ABC charged that internal e-mails “show that State Department officials tried to deflect a 2005 Los Angeles Times inquiry into an alleged killing of an Iraqi civilian by Blackwater guards.

“Give [the Los Angeles Times] what we can and then dump the rest on Blackwater,” one State Department official wrote to another in the e-mails. “We can’t win this one.”

One department official taking part in a chain of e-mails noted that the “findings of the investigation are to remain off-limits to the reporter.” Another recommended that there be no mention of the existence of a criminal investigation since such a reference would “raise questions and issues.”

In the May 2005 incident, a Blackwater convoy was transporting a senior US diplomat down a Baghdad thoroughfare when guards opened fire on an approaching taxi. The taxi driver told The Times that he was slowing to a stop when a burst of machine-gun fire cut into his taxi, wounding him and killing a 19-year-old passenger.

The Times began making inquiries after receiving a tip in August 2005. Peter Mitchell, then a spokesman for the US Embassy, told superiors that he planned to tell a reporter that the State Department had “thoroughly investigated” the incident and that “no criminal act occurred.”

ABC charged that the e-mails indicate, however, that the only investigation done was “administrative.” Two Blackwater employees were fired and sent back to the US after they were found to have violated operating procedures.
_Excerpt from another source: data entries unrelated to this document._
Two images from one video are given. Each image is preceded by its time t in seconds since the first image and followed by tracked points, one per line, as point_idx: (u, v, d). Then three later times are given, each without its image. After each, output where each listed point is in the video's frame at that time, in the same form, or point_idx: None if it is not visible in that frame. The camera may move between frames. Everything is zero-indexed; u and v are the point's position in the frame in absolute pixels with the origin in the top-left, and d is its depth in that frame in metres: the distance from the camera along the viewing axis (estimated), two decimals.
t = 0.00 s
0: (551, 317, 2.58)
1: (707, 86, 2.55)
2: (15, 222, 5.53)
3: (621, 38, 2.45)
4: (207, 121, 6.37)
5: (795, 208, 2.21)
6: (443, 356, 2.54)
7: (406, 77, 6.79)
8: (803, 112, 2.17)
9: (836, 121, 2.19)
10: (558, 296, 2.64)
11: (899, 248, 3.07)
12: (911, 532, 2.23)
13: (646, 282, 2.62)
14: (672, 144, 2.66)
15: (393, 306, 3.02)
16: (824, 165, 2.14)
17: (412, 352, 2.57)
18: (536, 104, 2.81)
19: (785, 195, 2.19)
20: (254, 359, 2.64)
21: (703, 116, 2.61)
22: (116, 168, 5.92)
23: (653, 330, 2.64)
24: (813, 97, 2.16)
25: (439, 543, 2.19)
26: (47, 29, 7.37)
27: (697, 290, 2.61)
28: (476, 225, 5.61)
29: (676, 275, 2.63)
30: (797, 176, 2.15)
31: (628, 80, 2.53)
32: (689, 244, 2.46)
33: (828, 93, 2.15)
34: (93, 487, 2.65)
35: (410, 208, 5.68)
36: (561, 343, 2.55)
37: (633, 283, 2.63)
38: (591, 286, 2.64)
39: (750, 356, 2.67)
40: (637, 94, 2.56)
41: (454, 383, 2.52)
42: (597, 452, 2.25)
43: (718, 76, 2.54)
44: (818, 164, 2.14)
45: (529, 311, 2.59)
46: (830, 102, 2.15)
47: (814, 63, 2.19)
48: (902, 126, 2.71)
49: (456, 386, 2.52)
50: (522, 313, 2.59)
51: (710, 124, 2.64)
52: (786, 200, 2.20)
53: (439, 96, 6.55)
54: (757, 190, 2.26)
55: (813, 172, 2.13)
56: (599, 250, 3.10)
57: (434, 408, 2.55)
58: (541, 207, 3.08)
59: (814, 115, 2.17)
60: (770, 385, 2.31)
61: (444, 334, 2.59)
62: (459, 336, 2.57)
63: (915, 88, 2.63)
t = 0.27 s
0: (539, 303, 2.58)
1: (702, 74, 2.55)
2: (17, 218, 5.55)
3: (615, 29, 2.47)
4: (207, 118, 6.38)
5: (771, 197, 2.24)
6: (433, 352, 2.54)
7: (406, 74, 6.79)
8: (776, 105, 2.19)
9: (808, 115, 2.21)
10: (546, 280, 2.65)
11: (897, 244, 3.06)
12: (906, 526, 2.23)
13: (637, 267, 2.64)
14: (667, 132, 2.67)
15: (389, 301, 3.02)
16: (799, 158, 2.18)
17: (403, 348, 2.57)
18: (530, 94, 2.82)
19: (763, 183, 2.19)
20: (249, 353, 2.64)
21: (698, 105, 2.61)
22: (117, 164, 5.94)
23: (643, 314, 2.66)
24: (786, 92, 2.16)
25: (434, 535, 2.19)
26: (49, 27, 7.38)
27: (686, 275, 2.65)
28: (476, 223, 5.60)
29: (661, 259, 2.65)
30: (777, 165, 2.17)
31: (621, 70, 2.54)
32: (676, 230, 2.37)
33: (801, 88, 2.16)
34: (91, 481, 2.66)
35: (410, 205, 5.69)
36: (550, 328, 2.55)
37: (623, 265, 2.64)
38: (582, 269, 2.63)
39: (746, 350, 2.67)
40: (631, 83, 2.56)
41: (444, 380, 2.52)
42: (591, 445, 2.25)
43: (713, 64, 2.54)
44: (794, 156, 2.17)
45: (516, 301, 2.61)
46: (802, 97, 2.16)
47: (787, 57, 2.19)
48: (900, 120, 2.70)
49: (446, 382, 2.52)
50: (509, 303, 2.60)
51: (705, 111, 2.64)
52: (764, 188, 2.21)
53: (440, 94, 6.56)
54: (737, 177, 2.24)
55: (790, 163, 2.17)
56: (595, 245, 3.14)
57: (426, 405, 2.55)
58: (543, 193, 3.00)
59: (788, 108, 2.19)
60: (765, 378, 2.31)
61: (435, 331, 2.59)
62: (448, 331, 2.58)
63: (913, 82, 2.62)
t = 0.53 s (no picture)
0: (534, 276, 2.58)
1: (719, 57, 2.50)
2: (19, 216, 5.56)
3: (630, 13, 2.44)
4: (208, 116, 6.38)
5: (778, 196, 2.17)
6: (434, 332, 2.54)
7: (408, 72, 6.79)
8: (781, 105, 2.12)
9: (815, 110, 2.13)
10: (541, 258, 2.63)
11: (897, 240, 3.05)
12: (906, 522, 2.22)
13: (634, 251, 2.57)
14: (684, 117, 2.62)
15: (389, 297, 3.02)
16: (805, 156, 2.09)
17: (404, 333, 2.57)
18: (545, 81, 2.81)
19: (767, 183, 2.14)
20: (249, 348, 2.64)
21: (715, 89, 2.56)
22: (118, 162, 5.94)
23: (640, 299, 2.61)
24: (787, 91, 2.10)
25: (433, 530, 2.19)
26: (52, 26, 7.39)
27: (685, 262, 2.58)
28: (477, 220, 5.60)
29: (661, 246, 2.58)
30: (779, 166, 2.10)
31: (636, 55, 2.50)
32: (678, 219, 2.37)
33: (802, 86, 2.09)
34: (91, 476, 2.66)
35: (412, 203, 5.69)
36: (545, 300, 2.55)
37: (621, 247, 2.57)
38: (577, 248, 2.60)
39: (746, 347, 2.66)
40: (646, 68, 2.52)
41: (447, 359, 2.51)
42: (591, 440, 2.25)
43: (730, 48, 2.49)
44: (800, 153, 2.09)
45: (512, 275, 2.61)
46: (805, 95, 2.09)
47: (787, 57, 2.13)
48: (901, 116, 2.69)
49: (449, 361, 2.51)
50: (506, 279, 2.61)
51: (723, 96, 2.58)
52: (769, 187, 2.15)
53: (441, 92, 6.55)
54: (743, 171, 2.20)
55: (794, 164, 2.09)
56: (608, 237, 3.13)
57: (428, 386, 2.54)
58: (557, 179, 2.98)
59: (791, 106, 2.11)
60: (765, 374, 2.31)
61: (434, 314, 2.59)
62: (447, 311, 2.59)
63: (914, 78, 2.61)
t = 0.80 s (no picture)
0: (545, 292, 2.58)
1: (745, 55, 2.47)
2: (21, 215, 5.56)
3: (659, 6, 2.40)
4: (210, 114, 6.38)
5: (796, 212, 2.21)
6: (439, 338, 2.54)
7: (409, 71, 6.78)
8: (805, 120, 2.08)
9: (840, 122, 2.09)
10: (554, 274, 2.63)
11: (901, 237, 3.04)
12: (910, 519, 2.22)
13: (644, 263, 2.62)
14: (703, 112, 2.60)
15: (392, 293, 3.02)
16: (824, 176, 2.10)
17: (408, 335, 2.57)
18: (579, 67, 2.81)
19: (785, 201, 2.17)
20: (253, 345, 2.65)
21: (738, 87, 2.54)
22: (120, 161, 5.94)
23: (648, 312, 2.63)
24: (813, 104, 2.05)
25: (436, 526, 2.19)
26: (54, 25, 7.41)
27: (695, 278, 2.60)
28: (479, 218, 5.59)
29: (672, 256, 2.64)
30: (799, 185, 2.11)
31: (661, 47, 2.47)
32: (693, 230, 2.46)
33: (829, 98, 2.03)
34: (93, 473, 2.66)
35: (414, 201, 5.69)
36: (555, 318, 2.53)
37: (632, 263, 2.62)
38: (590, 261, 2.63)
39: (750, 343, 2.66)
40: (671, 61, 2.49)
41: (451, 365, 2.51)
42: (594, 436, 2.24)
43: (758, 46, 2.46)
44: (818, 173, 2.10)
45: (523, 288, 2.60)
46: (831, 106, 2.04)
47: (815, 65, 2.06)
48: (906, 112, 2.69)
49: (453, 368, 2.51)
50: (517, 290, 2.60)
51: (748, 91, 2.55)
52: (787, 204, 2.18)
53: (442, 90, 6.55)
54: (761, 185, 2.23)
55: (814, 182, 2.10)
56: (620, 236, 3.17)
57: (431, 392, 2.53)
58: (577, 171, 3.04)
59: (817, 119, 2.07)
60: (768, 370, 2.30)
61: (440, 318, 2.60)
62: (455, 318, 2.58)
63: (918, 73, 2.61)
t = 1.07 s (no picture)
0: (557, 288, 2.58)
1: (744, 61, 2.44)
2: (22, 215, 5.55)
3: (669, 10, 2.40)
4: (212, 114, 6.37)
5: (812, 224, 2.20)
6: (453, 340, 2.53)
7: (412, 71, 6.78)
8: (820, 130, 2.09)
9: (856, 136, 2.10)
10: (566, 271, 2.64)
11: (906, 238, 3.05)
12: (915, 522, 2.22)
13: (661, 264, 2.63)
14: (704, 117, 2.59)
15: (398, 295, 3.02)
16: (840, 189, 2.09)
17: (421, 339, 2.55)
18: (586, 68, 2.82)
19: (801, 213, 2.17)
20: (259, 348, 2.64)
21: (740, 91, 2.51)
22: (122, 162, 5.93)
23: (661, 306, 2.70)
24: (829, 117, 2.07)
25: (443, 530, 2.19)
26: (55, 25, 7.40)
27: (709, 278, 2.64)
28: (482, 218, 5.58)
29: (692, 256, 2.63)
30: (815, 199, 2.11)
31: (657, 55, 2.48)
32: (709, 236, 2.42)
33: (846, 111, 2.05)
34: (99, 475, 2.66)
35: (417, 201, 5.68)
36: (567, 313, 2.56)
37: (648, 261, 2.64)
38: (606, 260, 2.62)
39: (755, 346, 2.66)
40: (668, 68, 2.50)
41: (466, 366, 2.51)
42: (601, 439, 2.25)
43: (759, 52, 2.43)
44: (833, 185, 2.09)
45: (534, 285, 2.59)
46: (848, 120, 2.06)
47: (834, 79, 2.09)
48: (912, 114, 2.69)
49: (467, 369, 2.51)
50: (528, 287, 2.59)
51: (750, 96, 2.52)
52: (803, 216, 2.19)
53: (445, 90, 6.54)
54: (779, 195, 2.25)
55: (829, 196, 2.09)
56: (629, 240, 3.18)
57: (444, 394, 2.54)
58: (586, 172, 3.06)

Blackwater has declined to comment on the incident.

Following allegations of waste, fraud and mismanagement in the construction of the new Baghdad Embassy, a 182-page report prepared by the embassy itself concluded that “Currently, Iraq is not capable of even rudimentary enforcement of anticorruption laws.” As a result, the report said, corruption has become “the norm in many [Iraqi government] ministries.”

The confidential report, first disclosed by The Nation magazine, said “All indications point to corruption as undermining the support of the population for Iraq’s government.” The government of Iraqi Prime Minister Nuri al-Maliki, it said, “is an enabler of the spreading corruption.”

It added,” The Prime Minister’s Office has demonstrated an open hostility
to the concept of an independent agency to investigate or prosecute corruption cases. The Iraqi Government has been withholding basic support and resources” from an Iraqi Government commission formed to investigate corruption.

In her testimony before the Waxman committee, Secretary Rice vowed to examine corruption allegations against Maliki, but refused to discuss publicly what she said could be rumor. Rice said her office would look into these allegations as well as “hundreds of reports of corruption” among other Iraqi officials.

Meanwhile, the American Foreign Service Association (AFSA) says urgent action is needed to deploy more foreign service personnel worldwide, as well as to hotspots such as Iraq and Afghanistan. AFSA’s president, John K. Naland, says, “The magnitude of current staffing shortfalls is astounding.” He said the current deficit is 2,094 Foreign Service positions worldwide.

William Fisher has managed economic development programs in the Middle East and elsewhere for the US State Department and the US Agency for International Development. He served in the international affairs area in the Kennedy Administration and now writes on subjects ranging from human rights to foreign affairs for a number of newspapers ond online journals.